Li Yu veut envoyer des graines dans l’espace contenant des données personnelles. © DR

Comment travailles-tu avec La Paillasse ? Galactic Labs ? Hackuarium ? Ou d’autres labs ?

Ma philosophie est de travailler avec les meilleures ressources. Je vois la différence entre chacun des trois pays où j’ai étudié et je recherche le meilleur dans chacun. Chez les Français, je trouve une philosophie et de nombreuses idées créatives et renversantes, j’y trouve un caractère très aventureux et aussi très fou, ce qui les emmène vers des choses extraordinaires, mais ils sont moins focalisés sur les aspects fonctionnels. Les Suisses sont très sérieux en recherche et en ingénierie, particulièrement dans ces deux fantastiques écoles d’ingénieurs que sont l’EPFL et l’ETH, où j’ai pu trouver de brillants ingénieurs et de très généreux scientifiques avec qui travailler. Les Chinois ont des ressources immenses et sont extrêmement pratiques, pragmatiques, focalisés sur les objectifs, mais moins concentrés sur la manière expérimentale de faire les choses, ils manquent de pensée créative. La partie pratique est très proche du travail avec les Suisses. Idéalement je veux travailler en Europe pour les idées et la recherche, pour ensuite réaliser mes prototypes à Shenzhen. Mais pour le moment, je trouve plus de personnes disponibles à Lausanne dans le domaine de l’ingénierie aéronautique alors je vais travailler avec eux pour accélérer mon projet.

■ **Consigne**
Répondez à ces questions sur l'extrait :
1. D'après la légende, qu'est-ce que Li Yu veut envoyer dans l'espace ?
2. Quelles deux écoles d'ingénieurs sont nommées à propos des Suisses ?
3. Dans quelle ville les prototypes doivent-ils idéalement être réalisés ?

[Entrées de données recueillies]
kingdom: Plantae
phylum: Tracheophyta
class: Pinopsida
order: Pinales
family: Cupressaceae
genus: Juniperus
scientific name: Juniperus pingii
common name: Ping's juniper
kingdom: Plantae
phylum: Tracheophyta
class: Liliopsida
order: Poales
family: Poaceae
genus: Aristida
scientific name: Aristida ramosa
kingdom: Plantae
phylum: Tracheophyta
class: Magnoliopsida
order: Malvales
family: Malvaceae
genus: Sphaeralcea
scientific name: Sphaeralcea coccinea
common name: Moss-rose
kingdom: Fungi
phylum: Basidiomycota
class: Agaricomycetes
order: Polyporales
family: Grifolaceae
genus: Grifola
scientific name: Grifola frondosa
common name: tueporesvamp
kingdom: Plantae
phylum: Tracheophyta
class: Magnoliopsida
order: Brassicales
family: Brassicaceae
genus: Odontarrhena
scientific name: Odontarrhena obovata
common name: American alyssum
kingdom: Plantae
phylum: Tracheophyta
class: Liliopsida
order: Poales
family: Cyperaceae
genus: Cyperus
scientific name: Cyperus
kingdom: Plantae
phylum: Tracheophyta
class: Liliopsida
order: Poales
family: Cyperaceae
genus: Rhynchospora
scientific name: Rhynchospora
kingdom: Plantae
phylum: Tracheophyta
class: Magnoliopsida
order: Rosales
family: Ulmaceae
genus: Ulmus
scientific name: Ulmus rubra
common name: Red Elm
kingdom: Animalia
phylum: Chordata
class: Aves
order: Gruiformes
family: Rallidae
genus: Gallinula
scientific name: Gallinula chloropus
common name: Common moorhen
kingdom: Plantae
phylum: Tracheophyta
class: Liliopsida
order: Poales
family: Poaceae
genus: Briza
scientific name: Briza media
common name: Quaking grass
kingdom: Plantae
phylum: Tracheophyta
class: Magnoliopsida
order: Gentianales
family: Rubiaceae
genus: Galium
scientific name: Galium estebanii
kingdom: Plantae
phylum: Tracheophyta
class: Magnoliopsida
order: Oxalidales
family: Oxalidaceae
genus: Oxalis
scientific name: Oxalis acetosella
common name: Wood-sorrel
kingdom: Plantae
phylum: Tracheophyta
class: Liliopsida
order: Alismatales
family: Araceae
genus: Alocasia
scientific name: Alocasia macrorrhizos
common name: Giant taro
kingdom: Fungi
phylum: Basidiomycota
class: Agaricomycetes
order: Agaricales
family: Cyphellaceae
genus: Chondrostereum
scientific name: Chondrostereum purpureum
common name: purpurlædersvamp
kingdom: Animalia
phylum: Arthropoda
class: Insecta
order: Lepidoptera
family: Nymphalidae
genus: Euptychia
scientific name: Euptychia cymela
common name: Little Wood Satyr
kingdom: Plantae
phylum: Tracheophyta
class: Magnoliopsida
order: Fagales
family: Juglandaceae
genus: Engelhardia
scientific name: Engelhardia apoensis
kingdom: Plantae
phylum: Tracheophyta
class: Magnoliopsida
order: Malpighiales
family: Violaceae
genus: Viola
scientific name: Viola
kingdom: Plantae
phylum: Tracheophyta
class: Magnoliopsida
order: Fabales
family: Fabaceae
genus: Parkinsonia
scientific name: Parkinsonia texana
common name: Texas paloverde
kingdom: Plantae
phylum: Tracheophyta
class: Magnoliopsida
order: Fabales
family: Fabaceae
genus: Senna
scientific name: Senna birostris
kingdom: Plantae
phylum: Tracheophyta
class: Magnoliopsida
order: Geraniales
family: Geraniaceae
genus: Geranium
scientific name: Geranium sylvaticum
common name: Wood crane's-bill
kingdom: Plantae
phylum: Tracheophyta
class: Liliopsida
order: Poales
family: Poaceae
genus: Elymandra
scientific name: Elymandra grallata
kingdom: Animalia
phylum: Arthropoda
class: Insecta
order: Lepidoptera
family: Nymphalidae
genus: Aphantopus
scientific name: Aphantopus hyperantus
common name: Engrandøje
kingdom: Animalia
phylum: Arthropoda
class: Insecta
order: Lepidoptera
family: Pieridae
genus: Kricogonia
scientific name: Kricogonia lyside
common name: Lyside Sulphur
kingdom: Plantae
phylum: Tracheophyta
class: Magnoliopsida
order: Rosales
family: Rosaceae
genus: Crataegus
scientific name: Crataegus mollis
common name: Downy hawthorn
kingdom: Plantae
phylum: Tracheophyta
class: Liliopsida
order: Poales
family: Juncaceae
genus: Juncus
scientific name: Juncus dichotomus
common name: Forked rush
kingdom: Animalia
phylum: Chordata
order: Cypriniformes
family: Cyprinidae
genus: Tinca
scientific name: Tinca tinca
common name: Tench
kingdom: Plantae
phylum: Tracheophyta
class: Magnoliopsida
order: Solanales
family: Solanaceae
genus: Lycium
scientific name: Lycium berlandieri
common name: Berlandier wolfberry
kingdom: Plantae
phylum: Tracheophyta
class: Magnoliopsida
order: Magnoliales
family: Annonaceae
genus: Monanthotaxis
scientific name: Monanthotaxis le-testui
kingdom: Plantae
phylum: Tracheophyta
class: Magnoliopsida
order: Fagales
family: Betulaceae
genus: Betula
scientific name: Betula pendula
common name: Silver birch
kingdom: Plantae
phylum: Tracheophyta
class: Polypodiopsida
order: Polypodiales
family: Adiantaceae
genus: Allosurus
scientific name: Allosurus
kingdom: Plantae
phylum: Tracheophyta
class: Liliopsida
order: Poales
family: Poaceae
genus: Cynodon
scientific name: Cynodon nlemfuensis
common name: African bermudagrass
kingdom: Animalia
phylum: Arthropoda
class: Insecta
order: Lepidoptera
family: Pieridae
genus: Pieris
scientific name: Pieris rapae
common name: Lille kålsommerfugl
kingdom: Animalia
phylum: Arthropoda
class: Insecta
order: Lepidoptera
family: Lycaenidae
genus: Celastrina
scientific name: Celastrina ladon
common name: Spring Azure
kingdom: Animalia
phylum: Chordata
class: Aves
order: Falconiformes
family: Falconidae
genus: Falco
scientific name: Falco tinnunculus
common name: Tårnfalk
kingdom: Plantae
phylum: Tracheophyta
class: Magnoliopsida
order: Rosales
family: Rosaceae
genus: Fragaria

■ **Corrigé**
1. Des graines contenant des données personnelles.
2. L'EPFL et l'ETH.
3. À Shenzhen.